What to produce: All lines from the one with "v<sub>j+1</sub>v<sub>j+2</sub>v<sub>j+1</sub> v<sub>j+3</sub> ." through the last are to be given again exactly as they stand in the data below, and only those.

Source data:
------

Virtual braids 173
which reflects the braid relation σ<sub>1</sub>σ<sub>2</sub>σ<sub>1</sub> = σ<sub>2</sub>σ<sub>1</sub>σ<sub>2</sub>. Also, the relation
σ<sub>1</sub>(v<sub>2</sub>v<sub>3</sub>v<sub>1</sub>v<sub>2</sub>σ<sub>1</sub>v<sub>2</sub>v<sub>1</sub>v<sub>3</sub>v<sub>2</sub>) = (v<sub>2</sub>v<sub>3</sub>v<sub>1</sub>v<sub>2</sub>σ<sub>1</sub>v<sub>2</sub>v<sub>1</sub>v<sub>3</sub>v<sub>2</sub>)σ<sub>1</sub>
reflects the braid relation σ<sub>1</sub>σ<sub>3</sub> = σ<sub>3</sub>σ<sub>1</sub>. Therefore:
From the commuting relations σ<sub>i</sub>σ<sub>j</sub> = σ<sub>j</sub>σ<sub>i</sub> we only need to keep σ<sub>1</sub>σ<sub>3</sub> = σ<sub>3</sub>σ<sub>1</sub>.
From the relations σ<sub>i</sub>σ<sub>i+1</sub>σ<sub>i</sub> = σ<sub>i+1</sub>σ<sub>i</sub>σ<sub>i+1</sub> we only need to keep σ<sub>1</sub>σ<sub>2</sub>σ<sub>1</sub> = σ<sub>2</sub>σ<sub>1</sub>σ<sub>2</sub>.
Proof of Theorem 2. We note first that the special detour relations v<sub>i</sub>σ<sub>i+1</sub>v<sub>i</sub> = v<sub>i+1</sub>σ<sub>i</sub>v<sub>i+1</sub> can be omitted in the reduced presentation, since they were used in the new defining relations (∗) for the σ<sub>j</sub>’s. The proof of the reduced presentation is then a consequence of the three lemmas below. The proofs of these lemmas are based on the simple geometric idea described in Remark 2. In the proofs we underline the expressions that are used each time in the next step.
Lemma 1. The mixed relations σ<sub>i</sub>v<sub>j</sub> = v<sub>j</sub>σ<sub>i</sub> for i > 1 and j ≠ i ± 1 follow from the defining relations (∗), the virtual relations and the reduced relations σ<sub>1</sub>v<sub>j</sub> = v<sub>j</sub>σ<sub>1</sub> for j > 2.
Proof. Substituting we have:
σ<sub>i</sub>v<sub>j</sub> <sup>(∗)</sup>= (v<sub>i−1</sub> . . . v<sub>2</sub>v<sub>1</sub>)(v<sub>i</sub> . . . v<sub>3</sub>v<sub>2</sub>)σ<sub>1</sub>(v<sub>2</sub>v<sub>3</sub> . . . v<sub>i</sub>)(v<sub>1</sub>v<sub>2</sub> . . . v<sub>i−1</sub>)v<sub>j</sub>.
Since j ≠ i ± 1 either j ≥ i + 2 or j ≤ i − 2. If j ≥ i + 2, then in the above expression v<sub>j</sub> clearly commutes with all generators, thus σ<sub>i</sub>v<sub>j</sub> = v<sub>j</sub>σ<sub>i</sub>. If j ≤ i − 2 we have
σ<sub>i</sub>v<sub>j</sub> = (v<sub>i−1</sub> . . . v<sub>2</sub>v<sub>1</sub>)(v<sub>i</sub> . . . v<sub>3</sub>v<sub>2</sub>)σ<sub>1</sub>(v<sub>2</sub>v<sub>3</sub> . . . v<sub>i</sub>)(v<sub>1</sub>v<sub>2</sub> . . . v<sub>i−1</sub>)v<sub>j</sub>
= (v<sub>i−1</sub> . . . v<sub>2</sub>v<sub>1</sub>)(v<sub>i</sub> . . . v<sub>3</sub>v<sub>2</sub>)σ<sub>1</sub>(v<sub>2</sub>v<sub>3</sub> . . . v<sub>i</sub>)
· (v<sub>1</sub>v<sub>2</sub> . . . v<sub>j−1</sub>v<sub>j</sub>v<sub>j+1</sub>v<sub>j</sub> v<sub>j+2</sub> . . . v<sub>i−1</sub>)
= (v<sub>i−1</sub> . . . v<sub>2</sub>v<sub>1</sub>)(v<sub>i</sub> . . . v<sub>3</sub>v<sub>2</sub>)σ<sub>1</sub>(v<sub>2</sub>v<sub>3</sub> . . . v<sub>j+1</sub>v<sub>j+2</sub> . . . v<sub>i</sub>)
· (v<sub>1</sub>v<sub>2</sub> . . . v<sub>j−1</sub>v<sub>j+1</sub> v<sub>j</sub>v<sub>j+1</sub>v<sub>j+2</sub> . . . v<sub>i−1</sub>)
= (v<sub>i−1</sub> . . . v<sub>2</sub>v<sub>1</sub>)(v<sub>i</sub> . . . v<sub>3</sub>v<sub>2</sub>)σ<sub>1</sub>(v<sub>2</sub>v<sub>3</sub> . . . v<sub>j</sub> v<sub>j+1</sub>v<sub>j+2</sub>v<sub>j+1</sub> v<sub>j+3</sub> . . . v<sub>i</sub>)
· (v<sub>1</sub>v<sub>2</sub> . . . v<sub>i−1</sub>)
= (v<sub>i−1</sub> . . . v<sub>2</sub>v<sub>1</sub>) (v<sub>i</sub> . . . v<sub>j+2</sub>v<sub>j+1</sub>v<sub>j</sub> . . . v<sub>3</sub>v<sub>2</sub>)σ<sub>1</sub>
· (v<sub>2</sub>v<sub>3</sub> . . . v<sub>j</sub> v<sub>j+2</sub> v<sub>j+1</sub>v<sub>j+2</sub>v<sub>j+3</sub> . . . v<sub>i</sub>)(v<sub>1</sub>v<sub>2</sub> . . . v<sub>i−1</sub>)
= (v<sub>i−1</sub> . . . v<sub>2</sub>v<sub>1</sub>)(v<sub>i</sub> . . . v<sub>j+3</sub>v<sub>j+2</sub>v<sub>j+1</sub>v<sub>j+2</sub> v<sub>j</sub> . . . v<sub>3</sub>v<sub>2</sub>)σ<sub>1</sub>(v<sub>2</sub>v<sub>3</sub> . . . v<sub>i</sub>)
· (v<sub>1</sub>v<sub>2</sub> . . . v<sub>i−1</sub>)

------

Written response:
= (v<sub>i−1</sub> . . . v<sub>2</sub>v<sub>1</sub>)(v<sub>i</sub> . . . v<sub>3</sub>v<sub>2</sub>)σ<sub>1</sub>(v<sub>2</sub>v<sub>3</sub> . . . v<sub>j</sub> v<sub>j+1</sub>v<sub>j+2</sub>v<sub>j+1</sub> v<sub>j+3</sub> . . . v<sub>i</sub>)
· (v<sub>1</sub>v<sub>2</sub> . . . v<sub>i−1</sub>)
= (v<sub>i−1</sub> . . . v<sub>2</sub>v<sub>1</sub>) (v<sub>i</sub> . . . v<sub>j+2</sub>v<sub>j+1</sub>v<sub>j</sub> . . . v<sub>3</sub>v<sub>2</sub>)σ<sub>1</sub>
· (v<sub>2</sub>v<sub>3</sub> . . . v<sub>j</sub> v<sub>j+2</sub> v<sub>j+1</sub>v<sub>j+2</sub>v<sub>j+3</sub> . . . v<sub>i</sub>)(v<sub>1</sub>v<sub>2</sub> . . . v<sub>i−1</sub>)
= (v<sub>i−1</sub> . . . v<sub>2</sub>v<sub>1</sub>)(v<sub>i</sub> . . . v<sub>j+3</sub>v<sub>j+2</sub>v<sub>j+1</sub>v<sub>j+2</sub> v<sub>j</sub> . . . v<sub>3</sub>v<sub>2</sub>)σ<sub>1</sub>(v<sub>2</sub>v<sub>3</sub> . . . v<sub>i</sub>)
· (v<sub>1</sub>v<sub>2</sub> . . . v<sub>i−1</sub>)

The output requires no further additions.